● Data for analysis

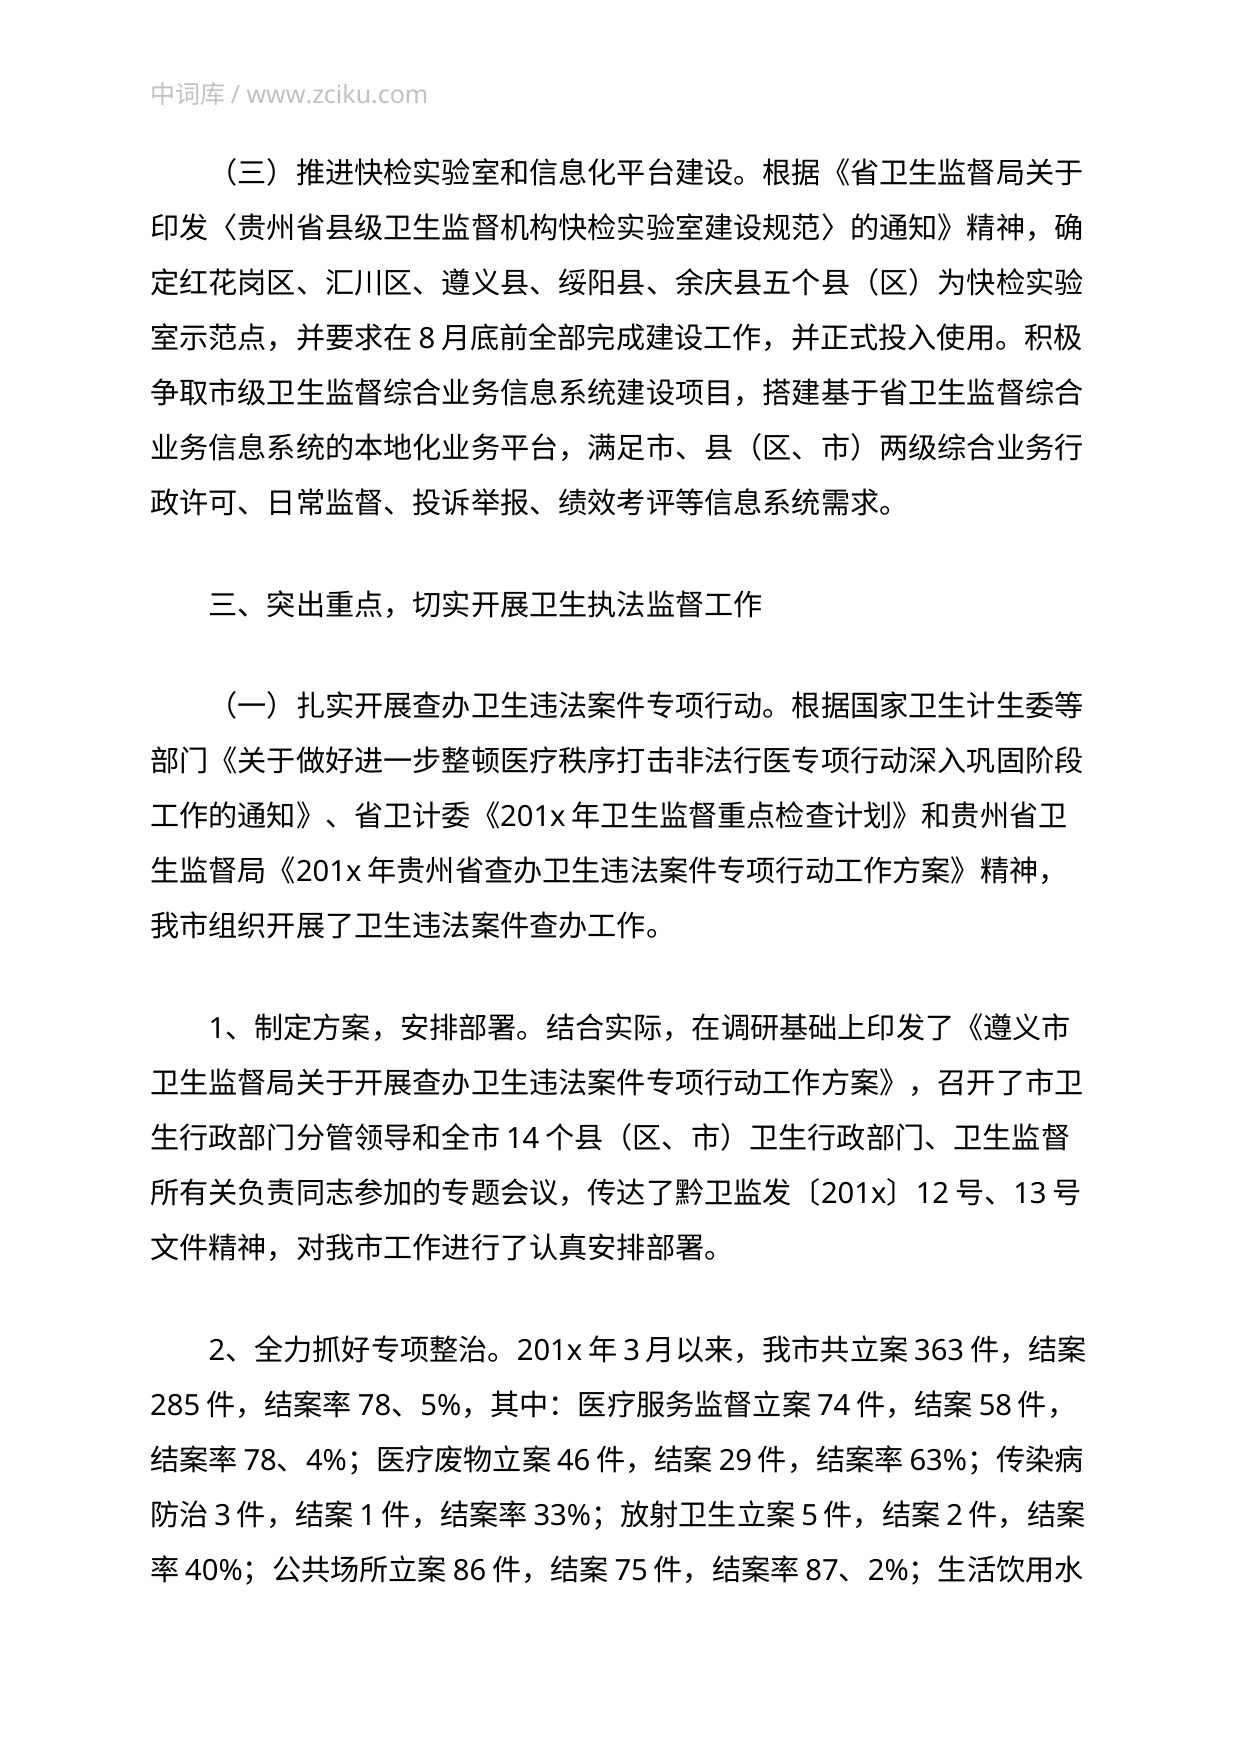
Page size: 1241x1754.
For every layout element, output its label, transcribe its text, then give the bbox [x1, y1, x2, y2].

--

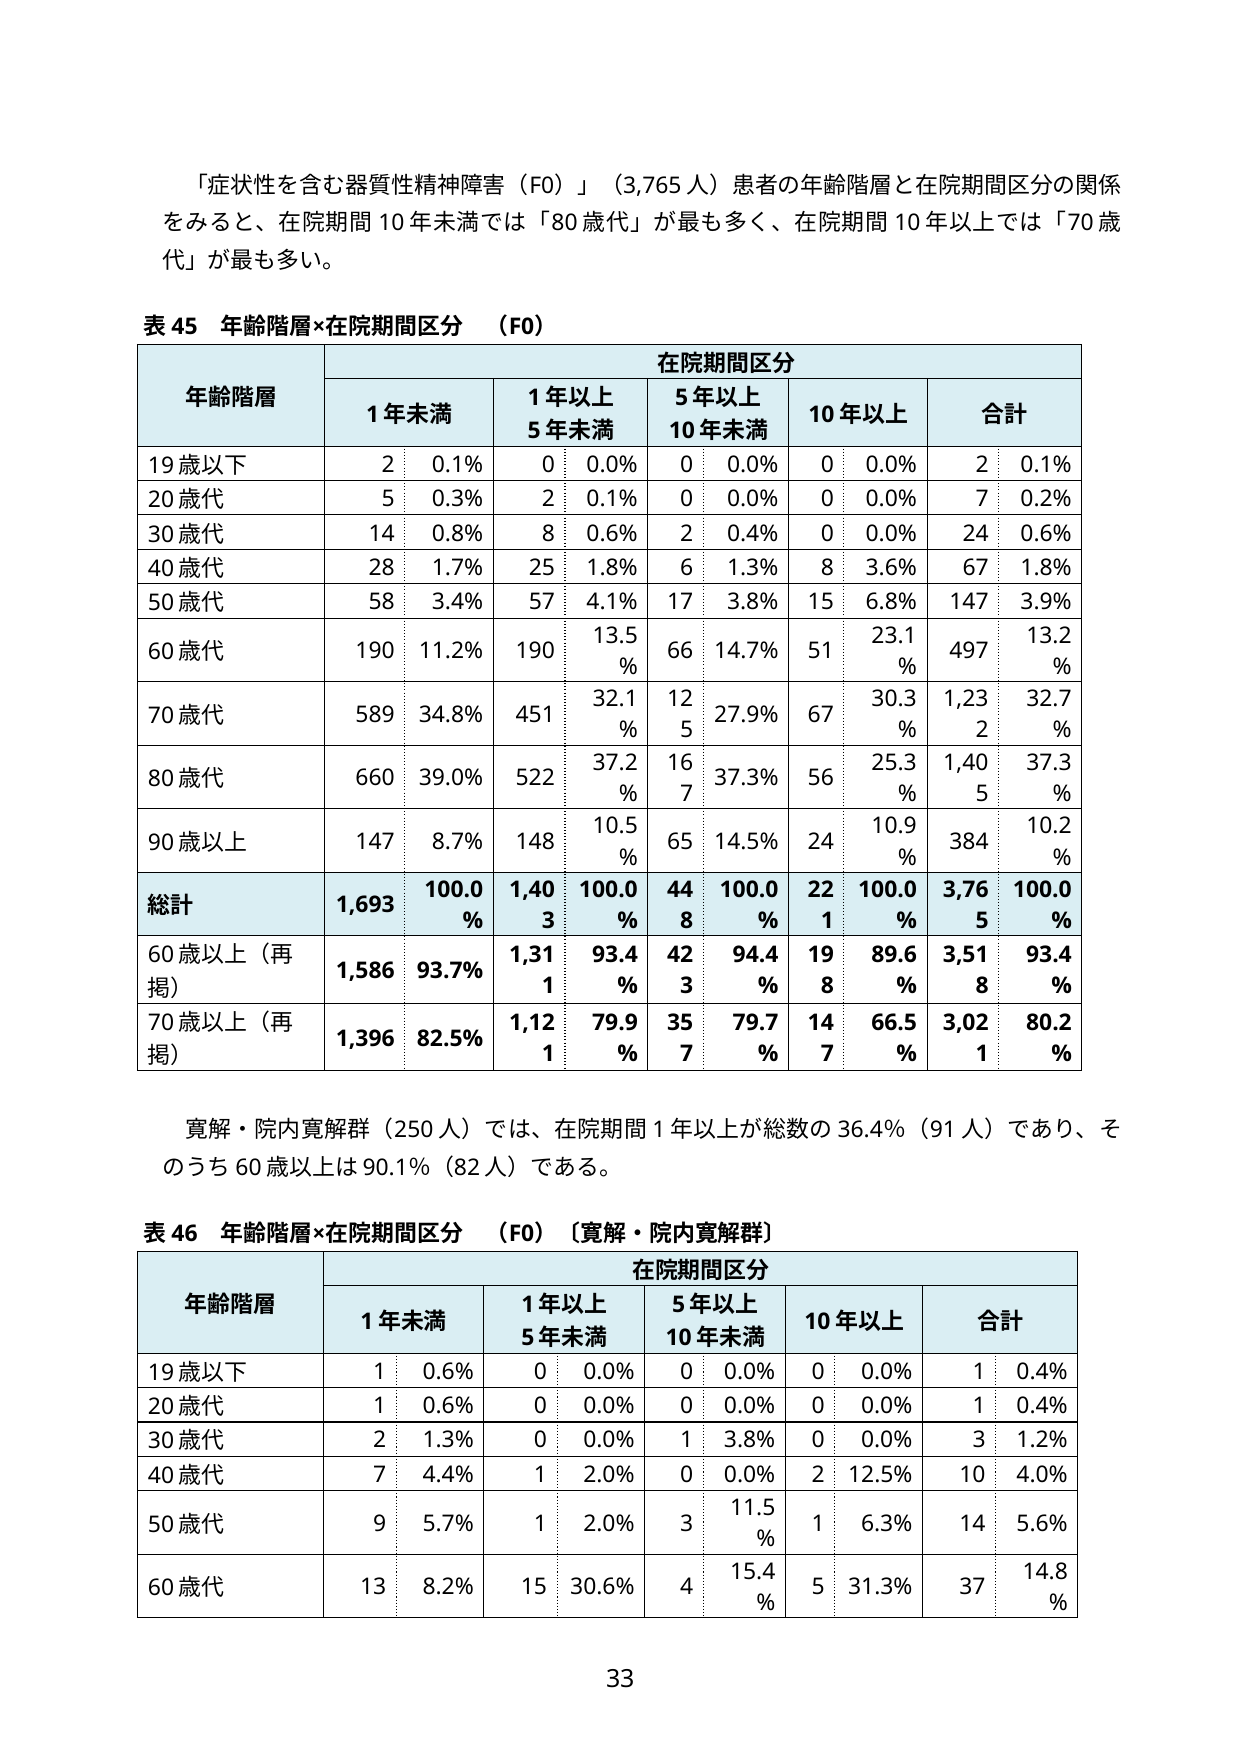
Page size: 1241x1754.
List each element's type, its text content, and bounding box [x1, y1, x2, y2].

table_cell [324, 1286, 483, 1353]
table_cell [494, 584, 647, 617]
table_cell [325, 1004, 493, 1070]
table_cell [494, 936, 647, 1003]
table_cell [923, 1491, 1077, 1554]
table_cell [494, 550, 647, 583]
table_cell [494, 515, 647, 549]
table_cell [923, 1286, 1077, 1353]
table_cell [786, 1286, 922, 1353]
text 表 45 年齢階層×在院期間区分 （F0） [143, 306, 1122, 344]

● Exercise aim
With "element" as the string to match, show every line of the entries above that has it.

● Result of this task
For every layout element, output its label, transcribe its text, then give the bbox [x1, y1, x2, y2].
List each element's type, its text content, and bounding box [x1, y1, x2, y2].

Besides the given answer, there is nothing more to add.